Many! Although I am fascinated about how minerals and gems form, the individual histories of how those pieces where discovered and how they became part of the MGMH collections are often as fascinating. These aspects make every piece a favorite one the moment I learn about it. However, what most of my favorite pieces share are pretty colors and cool shapes! I must admit, color, brightness and luster does it for me. Our gold collection is unique, the best crystalline gold collection not in a private collection. I am, therefore in a privileged position that I can study them every day! Currently my colleagues and I are investigating the natural formation of gold wires. My other favorite pieces belong to the gem collection, which consist of more than 1300 gemstones, and among those emeralds are my favorite, and guess why? I am studying how the more than 40 world-wide emerald deposits have formed through-out Earth history.
Also, we can’t help but ask to learn more about the famous Hamlin Necklace?

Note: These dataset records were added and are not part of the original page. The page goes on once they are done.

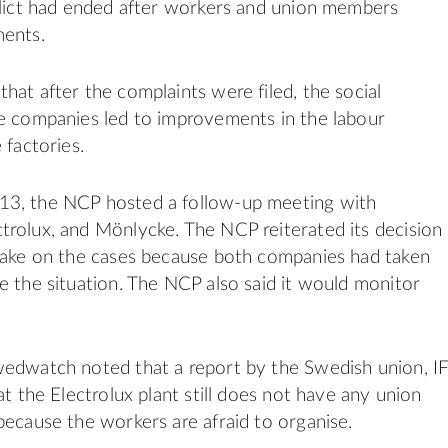
flict had ended after workers and union members
ments.
hat after the complaints were filed, the social
e companies led to improvements in the labour
 factories.
3, the NCP hosted a follow-up meeting with
rolux, and Mönlycke. The NCP reiterated its decision
take on the cases because both companies had taken
e the situation. The NCP also said it would monitor
wedwatch noted that a report by the Swedish union, I
at the Electrolux plant still does not have any union
because the workers are afraid to organise.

Of course! The Hamlin Necklace is a period piece created in 1890, by Augustus Choate Hamlin, a pivotal piece in the American Jewelry industry since, until then, tourmalines were not being used in fine jewelry. Hamlin saw beauty in the blue, green, and pink tourmaline gemstones his father mined in Maine, the first tourmaline discovery in the USA. Not surprisingly, since A.C. Hamlin was a surgeon, he created a detailed book with beautiful drawings of the pieces of jewelry he designed. While there are many rumors about what the necklace might have originally looked like, one fun story is that in 1960, the Hamlin Necklace was worn to a gala by Dr. Ursula Marvin, geologist at the Smithsonian Astrophysical Observatory in Cambridge, Massachusetts and the first female research assistant in Harvard's Geology Department.

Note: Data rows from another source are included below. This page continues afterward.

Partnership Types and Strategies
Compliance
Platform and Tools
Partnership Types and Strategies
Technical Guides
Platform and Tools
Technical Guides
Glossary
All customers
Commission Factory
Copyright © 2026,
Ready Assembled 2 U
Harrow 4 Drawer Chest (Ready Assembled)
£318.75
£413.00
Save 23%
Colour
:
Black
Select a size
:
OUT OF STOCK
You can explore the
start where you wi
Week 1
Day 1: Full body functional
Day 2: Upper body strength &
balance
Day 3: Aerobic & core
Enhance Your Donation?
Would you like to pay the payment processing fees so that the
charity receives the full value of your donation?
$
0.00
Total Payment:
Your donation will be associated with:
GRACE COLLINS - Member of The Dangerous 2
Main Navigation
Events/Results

Looking at the jewelry industry at-large, we were wondering if you have any opinion on synthetic diamonds?
Good question. While synthetic diamonds might appear like the environmentally conscious option compare with natural diamonds, according to the study by Saleem Ali in 2011, this relationship is not clear-cut. He compared energy usage of diamond mines with the energy consumed in making lab-grown diamonds. From this he concluded that energy usage comparisons can provide a rough estimate of comparative impact, but that measurements vary considerably by geographic location of the mine versus the kind of process used in the diamond synthesis. On the other hand, sustainable development in mining practices together with an awareness of artisanal gem mining allows rural areas to growth and develop, especially in African countries such as Madagascar and South Africa.
In your opinion, what is one of the most exciting innovations or discoveries in geology / gemology today?
In Gemology, treatments and production of synthetic materials. Ultimately, I am a material scientist!
As an expert in your field, what are the top things you wish people knew while purchasing jewelry?
An important aspect in this industry is to know from whom you are buying, having a sense of where the raw materials are coming from, and especially if you are buying jewelry that has gemstones.
Lastly, especially being based in Los Angeles, some people really value the power of crystals. Is there possibly a scientific answer to the positive effects of crystals?
Well crystals are composed of atoms of different elements. Each crystal has a different make up of atoms with different amounts of electrons, protons and neutrons. For example, tourmaline is a mineral with piezo-electric properties; one end of the mineral is negatively charged, the other positively. These differences, I might add, are tiny. However, some people might argue that they can feel those properties and therefore use minerals as tools fit-for-purpose.
Thank you so much Dr. Alonso-Perez! It was such a treat to meet you and tour the Harvard Gem and Mineral Museum. If you ever find yourself in Boston, we highly recommended visiting their collection.